LEGAL EASE: Jersey’s new LLPs

Jersey enacted the Limited Liability Partnership (Jersey) Law 1997 to take advantage of the professional services’ trend to convert from general partnerships to a limited liability structure.

A Jersey limited liability partnership (LLP) is a legal person distinct from its partners which can own property, sue and be sued in its name.  Each partner is required to contribute effort and skill to the business of the LLP as agents of the partnership but not each other.

Broadly, they are liable for their acts and their mistakes, but not the ones made by their partners.

The LLP law was drafted with input from the major accountancy practices but, following the enactment in the UK of equivalent legislation, and the requirement in Jersey for a financial provision by way of a £5 million (€6.1 million) bond from a bank or insurance company, the law atrophied – and (until last year) no LLPs were registered.

The Jersey position remained for many years, while in parallel LLP legislation was developed and used in other jurisdictions, such as Japan, Singapore and India. There have also been a number of high-profile LLP collapses during these years, notably the Enron scandal, followed by the implosion of Arthur Andersen LLP in 2002 – which serve to underline the structural robustness of the LLP vehicle.

The Jersey position has, however, recently been reversed by the Limited Liability Partnerships (Amendment of Law) (Jersey) Regulations 2013: this removes the £5 million financial provision requirement and substitutes a requirement that withdrawals of partnership property from the LLP may only be made where a specified solvency statement has been given in the period of 12 months prior to the payment out.

This opens the way for the use of LLPs in a wide range of differing scenarios, and is very timely, given the tax changes coming through in the UK, and the drive offshore for investment managers and advisors in the light of the Alternative Investment Fund Managers Directive.

POLICY CHANGE
To further facilitate the use of LLPs, the Jersey regulator (the JFSC) has just amended its policies applied to licensed (regulated) entities, so that an LLP may be licensed under fund service business in the categories of investment manager, investment advisor, general partner or manager (with licensing of additional activities anticipated in the future).

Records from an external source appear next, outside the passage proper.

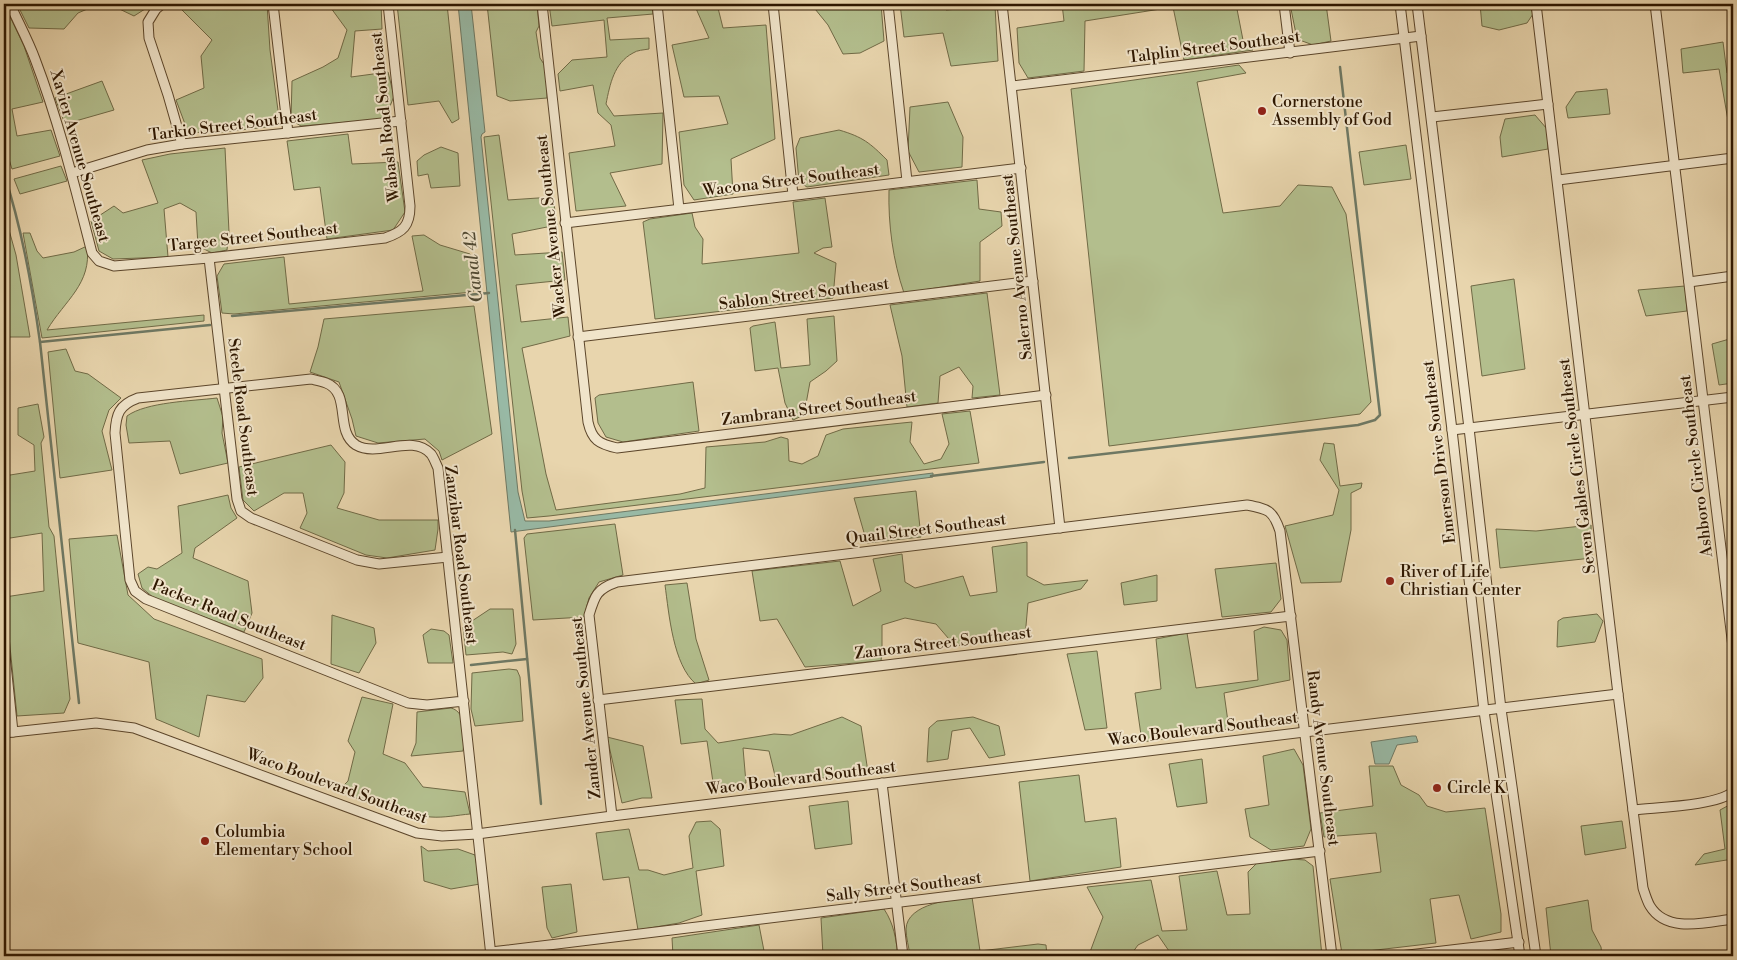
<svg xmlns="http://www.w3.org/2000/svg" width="1737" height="960" font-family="'Libre Bodoni',serif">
<rect width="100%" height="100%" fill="#e8d5ad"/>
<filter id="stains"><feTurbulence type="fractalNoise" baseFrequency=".004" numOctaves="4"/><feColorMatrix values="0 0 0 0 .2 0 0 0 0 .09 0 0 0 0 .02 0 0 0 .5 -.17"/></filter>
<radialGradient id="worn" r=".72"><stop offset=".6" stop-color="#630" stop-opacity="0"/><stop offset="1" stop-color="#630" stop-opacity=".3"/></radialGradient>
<g fill="#b3be8d" stroke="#706a46">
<polygon points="4,4 24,46 43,102 12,109 17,136 51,130 60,156 12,169 4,143"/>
<polygon points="17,4 99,4 78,13 64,29 29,28"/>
<polygon points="109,4 142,4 145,9 134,16"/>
<polygon points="181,4 267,4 270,50 279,118 267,127 213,133 188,132 176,100 204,88 201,56 212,40 178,6"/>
<polygon points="328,4 381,4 382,29 355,31 351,77 388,72 394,96 385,119 301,126 291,120 292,81 323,67 338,58 347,30"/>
<polygon points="397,4 447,4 459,119 452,123 439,101 408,105"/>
<polygon points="487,4 537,4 539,26 536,32 540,58 547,69 547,98 510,101 497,96"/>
<path d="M549,4H652L653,14L607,18L610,40L649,38V49C644,50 637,50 633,53C614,63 610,84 606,104L614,116L663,113L662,164L610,173L626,206L576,211L569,153L615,146L611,125L598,113L593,85L560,91L558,74L572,60L607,57L604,20L552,26Z"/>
<polygon points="694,4 717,4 723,28 766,25 775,139 731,159 733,194 694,200 684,185 679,132 728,124 719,96 684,97 672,45 709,38"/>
<polygon points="811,4 881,4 884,41 860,53 843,54 828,25"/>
<polygon points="900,4 945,4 946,10 995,6 998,61 951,66 943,33 904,37"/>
<polygon points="1062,4 1236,4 1243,40 1253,50 1184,60 1173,7 1085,21 1084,71 1028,78 1019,63 1017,28 1064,21"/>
<polygon points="1290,4 1326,4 1331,41 1313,45 1297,39"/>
<polygon points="1480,4 1530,4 1533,14 1527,23 1499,30 1482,26"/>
<polygon points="1723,42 1727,73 1733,73 1733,149 1719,69 1683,73 1681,49"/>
<polygon points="1239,65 1246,73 1197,82 1223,213 1280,206 1298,185 1332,187 1346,214 1371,402 1360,414 1109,446 1071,89"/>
<polygon points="102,81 114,110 65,124 55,98"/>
<polygon points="1607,89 1610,114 1568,118 1566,107 1576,92"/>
<polygon points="948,102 963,137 962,167 919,172 908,151 910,107"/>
<polygon points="1535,115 1547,129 1548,149 1502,157 1500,137 1505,119"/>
<path d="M839,130C863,137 870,143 887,160L889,175L807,187L799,182L796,148L800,138Z"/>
<polygon points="348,134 352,164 398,162 405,212 393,230 327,239 320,187 294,190 287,141"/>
<polygon points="499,135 508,200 553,197 557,225 512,234 515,255 562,252 565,280 516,285 521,322 568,317 570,336 522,348 546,474 556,510 680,494 705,488 706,447 765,442 781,437 788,439 789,461 802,464 818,456 826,435 843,429 912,422 910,442 924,464 941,459 949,444 942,414 970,411 979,463 549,516 527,518 522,491 484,137"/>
<polygon points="1406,145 1411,179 1364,185 1359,152"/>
<polygon points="441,147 458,153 460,186 431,188 428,174 418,176 417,161 424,155"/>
<polygon points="225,148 229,232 227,250 212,253 198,246 196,212 180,203 164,209 168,257 113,259 99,251 91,221 114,206 123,213 158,203 142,160 170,154"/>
<polygon points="61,166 67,181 20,194 14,179"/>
<path d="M977,180L979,209L1001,212L1002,226L980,242V281L904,293C893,261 888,224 889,190Z"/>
<polygon points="825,198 832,247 823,248 814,253 836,263 833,298 655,319 643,222 650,219 692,213 695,227 703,239 702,264 799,253 793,202"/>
<polygon points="4,212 16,255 30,337 4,337"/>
<path d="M23,233H30L37,251L43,258L74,252L87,246C92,284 65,300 47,330L204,315V321L42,338Z"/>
<polygon points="424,235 440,245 470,254 477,283 473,292 234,314 222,313 217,276 224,264 284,257 289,304 423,291 412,236"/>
<polygon points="1514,279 1525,369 1482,376 1471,286"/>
<polygon points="1685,286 1687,311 1646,316 1638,290"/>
<polygon points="987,293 1000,395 972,398 973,386 959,367 940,376 938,403 907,407 902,356 890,305"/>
<polygon points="474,306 492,434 442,460 439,451 425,439 378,443 356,436 352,419 339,382 310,372 318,347 324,319"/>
<polygon points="834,316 837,361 826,371 810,382 804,415 793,420 785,403 778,368 755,371 750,328 753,326 775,322 781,368 810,365 807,319"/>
<polygon points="1733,338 1733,383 1719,385 1712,344"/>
<polygon points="66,349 75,371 88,374 121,398 109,410 102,431 112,470 60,478 48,352"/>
<polygon points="693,382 699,431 623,442 606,437 598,423 595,398 599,395"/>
<path d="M217,398L223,417L222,433L228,463L180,474L170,441L129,443L126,425L127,416C146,402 192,401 217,398Z"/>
<polygon points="38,404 44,437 41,443 49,527 54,536 70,699 64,713 17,716 5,597 44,591 42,533 4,539 4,476 35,471 34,445 18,435 18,408"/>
<polygon points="1324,443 1334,444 1340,486 1362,483 1361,488 1351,493 1351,530 1341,582 1301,583 1285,526 1333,515 1339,490 1320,460"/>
<polygon points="331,445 345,462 344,493 337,508 379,520 438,520 438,529 435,550 387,558 366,555 300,528 307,513 303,493 284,493 254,511 243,500 239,467"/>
<polygon points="916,491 921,537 867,543 854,498"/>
<polygon points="228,495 231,508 237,518 195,548 193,558 248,581 252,613 244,632 154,598 142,588 138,574 148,567 157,569 182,553 178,506"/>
<polygon points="615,524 623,575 599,582 589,598 584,617 533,620 524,538 527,534"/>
<polygon points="1591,525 1592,558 1500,568 1496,529 1536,531"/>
<polygon points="117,535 128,595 154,619 262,659 263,678 245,702 207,695 199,737 156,719 149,662 78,643 69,539"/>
<polygon points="1027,542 1027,576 1044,585 1088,580 1081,589 1028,603 1025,637 955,646 936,624 905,618 882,625 882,651 881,661 805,667 777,619 760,621 752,571 840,561 853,606 881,591 873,559 902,554 905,582 915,588 963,576 970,596 997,592 992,547"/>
<polygon points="1276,563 1281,599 1271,612 1222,617 1215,569"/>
<polygon points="1157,575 1157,601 1124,605 1121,583"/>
<path d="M687,583L696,639L709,680L696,684C673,665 669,614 665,585Z"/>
<polygon points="490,609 513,609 516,644 512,654 503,652 466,655 463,627"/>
<polygon points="1597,614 1603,621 1595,642 1557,647 1558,621 1563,618"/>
<polygon points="332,615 374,628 376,643 359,673 331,664"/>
<polygon points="1264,627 1281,630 1287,640 1290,680 1224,693 1229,729 1142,742 1135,693 1161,689 1156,639 1187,633 1196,688 1258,680 1254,631"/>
<polygon points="431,629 444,631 449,635 453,663 428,663 423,635"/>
<polygon points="1097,651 1107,728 1085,730 1067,654"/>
<polygon points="509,669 517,670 520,677 523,721 475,726 471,709 472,673"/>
<path d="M362,697L393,704L383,754L405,763L423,787L465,792L470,814C458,815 444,818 431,817C410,816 357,801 339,790L348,781L355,752L348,741Z"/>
<polygon points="702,699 705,729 718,743 774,734 791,735 842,717 861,726 868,772 777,784 769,751 743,748 746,783 714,789 707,741 681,744 675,700"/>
<path d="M451,708C467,712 465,737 463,751L411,756L416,743L417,712Z"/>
<polygon points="973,717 999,726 1005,755 989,758 970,728 952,731 948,759 927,762 929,728 937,721"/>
<polygon points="607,737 643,746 652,798 642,798 622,803"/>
<polygon points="1294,749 1303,765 1311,829 1304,846 1271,850 1250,837 1245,809 1269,805 1263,756"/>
<polygon points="1202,759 1207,803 1177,807 1169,764"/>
<polygon points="1369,766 1393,766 1401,785 1419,795 1427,806 1446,812 1485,808 1501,914 1501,932 1471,939 1459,895 1430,899 1436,943 1342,954 1330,879 1381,872 1376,833 1324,837 1320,813 1373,806"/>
<polygon points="1079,775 1085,822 1116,818 1121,867 1030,881 1019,782"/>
<polygon points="848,801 852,844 815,849 809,806"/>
<polygon points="1733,803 1733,859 1695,865 1704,854 1725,849 1720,810"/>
<polygon points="711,821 720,829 724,866 696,871 702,915 679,923 638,930 629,877 603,880 596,833 629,829 639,870 648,870 664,875 693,868 689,836 696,822"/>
<polygon points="1622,821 1626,848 1585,855 1581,826"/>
<polygon points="421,846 428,851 458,849 475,855 480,884 451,889 424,881"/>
<polygon points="1291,859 1305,860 1313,866 1322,956 1170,956 1169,951 1158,935 1138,945 1130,956 1097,956 1090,952 1103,917 1087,887 1151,880 1162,931 1187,930 1179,876 1217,871 1227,915 1250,914 1248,872 1257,863"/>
<polygon points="571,884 577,932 552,938 547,928 542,887"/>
<path d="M972,897L980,951L1038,944L1046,945L1047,956H910C909,947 906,938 906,929C907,903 954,899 972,897Z"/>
<polygon points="1588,900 1592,930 1601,947 1602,956 1551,956 1546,908"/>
<path d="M884,909C894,924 896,939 898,956H823L821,918Z"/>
<polygon points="759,925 765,956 673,956 672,938"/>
<polygon points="597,951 597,956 578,956 577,952"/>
</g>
<g fill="#98b9a5" stroke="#6e7863">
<polygon points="458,4 471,4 485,132 482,134 481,137 518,492 525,521 549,521 933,473 933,477 511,532"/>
<polygon points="1412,736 1416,736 1418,742 1397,745 1389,764 1375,764 1371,742"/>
</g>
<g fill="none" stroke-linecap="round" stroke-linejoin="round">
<g stroke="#6e7863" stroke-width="2.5">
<path d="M4,174C22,228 32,285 40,342L79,703"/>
<polyline points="232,316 489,293"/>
<polyline points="40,342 210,325"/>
<polyline points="1069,458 1358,425 1375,420 1380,415 1340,67"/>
<polyline points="931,476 1044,462"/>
<polyline points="515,530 541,804"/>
<polyline points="471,665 527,659"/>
</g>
<defs>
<g id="minor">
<path d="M10,4C18,22 28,40 35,59C59,122 75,187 92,253L99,261L114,266L209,258L385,238C403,232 410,226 410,206L388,4"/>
<polyline points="162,4 156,9 148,22 149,38 168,95 182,144"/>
<polyline points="273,4 288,133"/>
<path d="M542,4L588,422C592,440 599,444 617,448L1046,395"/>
<polyline points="657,4 679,209"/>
<polyline points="773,4 793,195"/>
<polyline points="888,4 907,181"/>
<polyline points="1002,4 1060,528"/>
<polyline points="1284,4 1290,53"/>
<polyline points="1400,4 1452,430 1484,711 1520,956"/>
<polyline points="1417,4 1469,428 1501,709 1536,956"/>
<path d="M1536,4L1618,694L1643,888C1645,894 1647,901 1650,906C1667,934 1707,922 1733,919"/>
<polyline points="1655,4 1733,647"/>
<polyline points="1012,86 1421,36"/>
<polyline points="1432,117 1548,104"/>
<polyline points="72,173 147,150 182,144 401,121"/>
<polyline points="1558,180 1733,158"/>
<polyline points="565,223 1021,168"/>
<polyline points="209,258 237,499 241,511 251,518 357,560 379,564 448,557"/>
<polyline points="1689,282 1733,276"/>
<polyline points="578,337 1033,281"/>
<polyline points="1452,430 1733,397"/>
<polyline points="4,645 13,732"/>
<polyline points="598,700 1291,616"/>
<path d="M464,701L427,705L408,703L146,599L135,591L130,580L115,433C116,414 119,405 138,398L311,379C315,380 321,381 326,383C352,393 334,431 356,445C378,458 412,433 431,454C434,458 436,464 438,468C457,630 473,793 491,956"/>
<polyline points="4,733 96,723 134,728 417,833 442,836 477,834 612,816 1618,694"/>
<polyline points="882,783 903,956"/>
<path d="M1633,810C1658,807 1715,806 1733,792"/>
<path d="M612,816L589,615C595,595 597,589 617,582L1247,505C1268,509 1273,510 1280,531L1332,956"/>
<polyline points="491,952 1320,851"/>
<polyline points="1400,956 1519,942"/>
</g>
</defs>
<use href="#minor" stroke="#5c462b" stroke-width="11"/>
<use href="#minor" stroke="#f0e4ca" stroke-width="9"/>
</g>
<g fill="#8f2418" stroke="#f0e4ca" stroke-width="2">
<circle cx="1262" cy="111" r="5"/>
<circle cx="1390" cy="581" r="5"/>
<circle cx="1437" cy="788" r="5"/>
<circle cx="205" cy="841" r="5"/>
</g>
<g text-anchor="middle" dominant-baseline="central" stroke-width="4" stroke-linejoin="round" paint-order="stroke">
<g font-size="16" fill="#2e1700" stroke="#f0e4ca">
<text transform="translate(1214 47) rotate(-7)">Talplin Street Southeast</text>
<text transform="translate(385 117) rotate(-96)">Wabash Road Southeast</text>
<text transform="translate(233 125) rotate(-7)">Tarkio Street Southeast</text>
<text transform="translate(80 156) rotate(74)">Xavier Avenue Southeast</text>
<text transform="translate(791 180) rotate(-7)">Wacona Street Southeast</text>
<text transform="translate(551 226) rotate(-96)">Wacker Avenue Southeast</text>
<text transform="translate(253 237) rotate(-6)">Targee Street Southeast</text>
<text transform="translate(1017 267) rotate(-96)">Salerno Avenue Southeast</text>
<text transform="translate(804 294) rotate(-7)">Sablon Street Southeast</text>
<text transform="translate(819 408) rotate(-7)">Zambrana Street Southeast</text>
<text transform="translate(243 417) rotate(83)">Steele Road Southeast</text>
<text transform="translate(1439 452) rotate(-97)">Emerson Drive Southeast</text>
<text transform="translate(1577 466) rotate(-97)">Seven Gables Circle Southeast</text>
<text transform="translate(1696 466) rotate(-97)">Ashboro Circle Southeast</text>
<text transform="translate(926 529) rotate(-7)">Quail Street Southeast</text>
<text transform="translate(461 555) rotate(83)">Zanzibar Road Southeast</text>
<text transform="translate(229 615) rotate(22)">Packer Road Southeast</text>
<text transform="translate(943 643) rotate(-7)">Zamora Street Southeast</text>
<text transform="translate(586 708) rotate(-96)">Zander Avenue Southeast</text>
<text transform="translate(1203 729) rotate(-7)">Waco Boulevard Southeast</text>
<text transform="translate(1323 758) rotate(83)">Randy Avenue Southeast</text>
<text transform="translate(801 778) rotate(-7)">Waco Boulevard Southeast</text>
<text transform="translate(337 786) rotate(20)">Waco Boulevard Southeast</text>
<text transform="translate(904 887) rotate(-7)">Sally Street Southeast</text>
</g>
<g font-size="16" fill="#2e1700" stroke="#f0e4ca" text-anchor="start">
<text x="1272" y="102">Cornerstone<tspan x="1272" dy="18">Assembly of God</tspan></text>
<text x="1400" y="572">River of Life<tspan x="1400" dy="18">Christian Center</tspan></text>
<text x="1447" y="788">Circle K</text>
<text x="215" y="832">Columbia<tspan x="215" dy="18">Elementary School</tspan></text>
</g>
<g font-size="18" font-style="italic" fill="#4e4832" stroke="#f0e4ca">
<text transform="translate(473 267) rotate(-96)">Canal 42</text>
</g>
</g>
<rect width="1737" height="960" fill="none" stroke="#e8d5ad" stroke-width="20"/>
<rect x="5" y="5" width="1727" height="950" fill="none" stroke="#2e1700" stroke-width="2.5"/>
<rect x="10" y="10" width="1717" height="940" fill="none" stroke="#2e1700"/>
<rect width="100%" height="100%" filter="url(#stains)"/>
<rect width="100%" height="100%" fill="url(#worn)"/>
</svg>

The new policy requires that the LLP’s partners participating in its management must be individuals (based anywhere in the world) or, if companies, must be registered in Jersey and have at least two Jersey resident directors. 

The LLP must also have a Jersey resident partner that is the “designated partner” (the partner responsible for certain formalities under the LLP Law).

Other partners in the Jersey LLP may be individuals or companies, but any such company must have only natural persons as its directors.

The LLP will still need to comply with the usual licensing requirements and – in particular – will need to have two or three persons (two if no client money/three if client money can be handled) who are natural persons within the partnership of the LLP or who are directors of a corporate partner, who satisfy the JFSC’s principal person’s test.

These changes have started to open up the usage of LLPs in Jersey, with the numbers anticipated to accelerate.